Bank Promotion Exam Guide

Banking Awareness | Banking Knowledge | for all Bank Exams

Module: General Practice

Q67: Consider the following account holding patterns to determine insurance coverage limits:

Account A is held by "Mr. X and Mr. Y" (Jointly).




Account B is held by "Mr. X, Mr. Y, and Mr. Z" (Jointly).




Account C is held by "Mr. Y and Mr.
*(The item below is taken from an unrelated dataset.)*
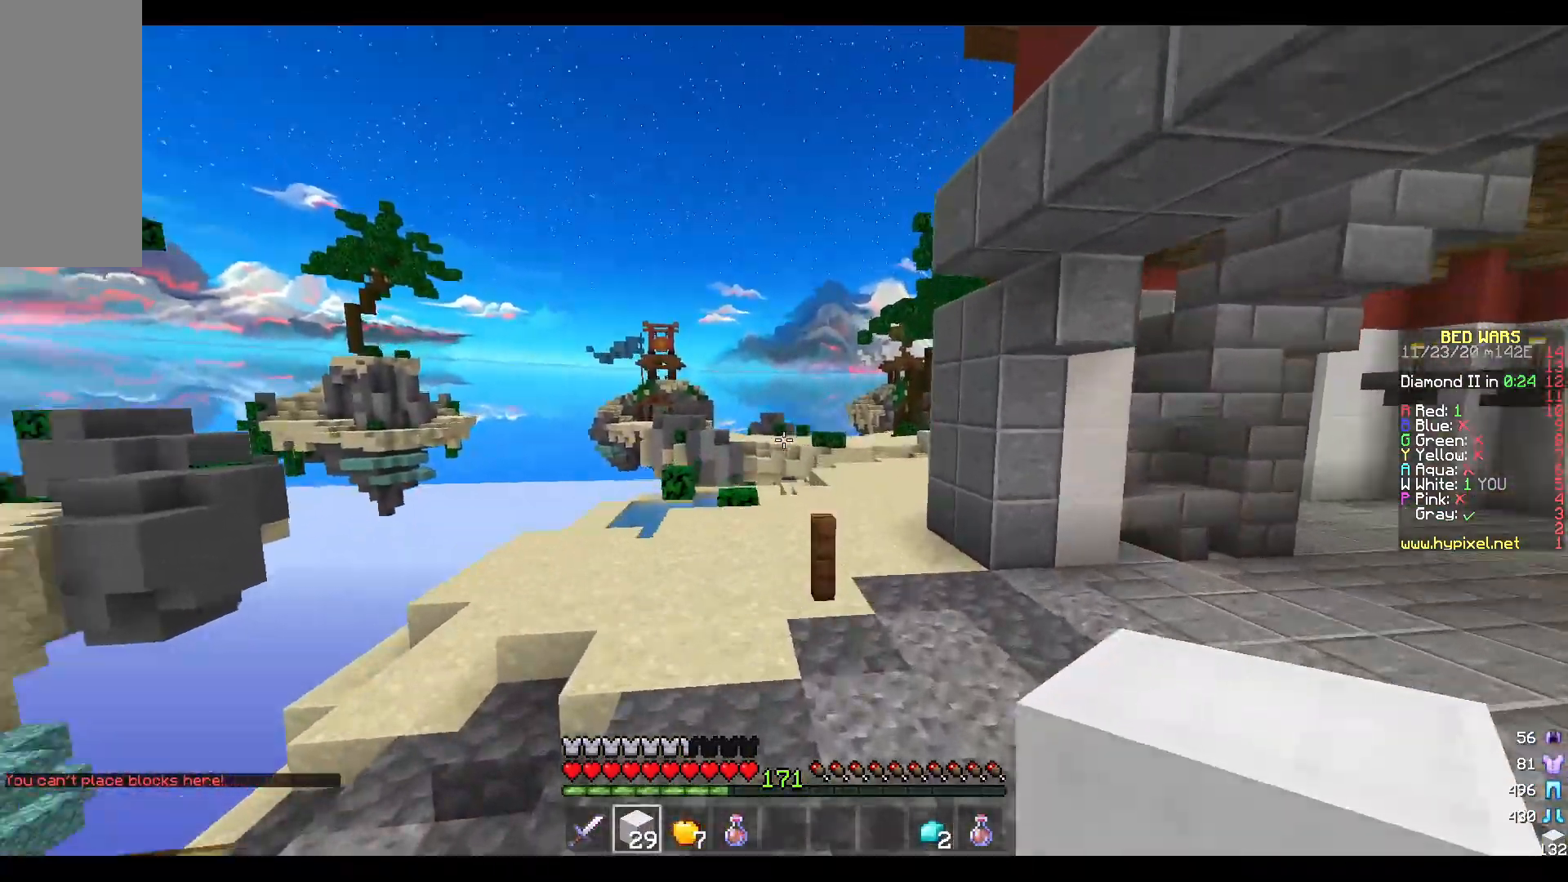
{"keys": ["d", "s"], "mouse": [], "events": [[150, "mouse_left", "up"], [233, "w", "up"], [317, "mouse_left", "down"], [433, "mouse_left", "up"], [450, "s", "down"]]}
X" (Jointly, names reversed).




How many separate insurance limits of Rupees 5 Lakh are applicable here?
A
Only 1 limit (All involve X and Y).
B
2 limits (Account A and C are considered the same; B is different).
C
3 limits (All three are treated as separate capacities).
D
1 limit per person (Total coverage is split by holder).
✅ Correct Answer: C
3 separate limits are applicable.
The rule of Distinct Ownership Groups applies here.
The Rule: A joint account's "capacity" is determined by the exact combination and order of names.
Account A (X and Y): This is Unique Group 1. It gets a Rupees 5 Lakh limit.
Account B (X, Y, and Z): This is Unique Group 2 (The presence of Z makes it distinct). It gets a separate Rupees 5 Lakh limit.
Account C (Y and X): This is Unique Group 3 (The order of names is different; The first holder is Y, not X). Under DICGC rules, a change in the order of names constitutes a different capacity.
It gets a separate Rupees 5 Lakh limit.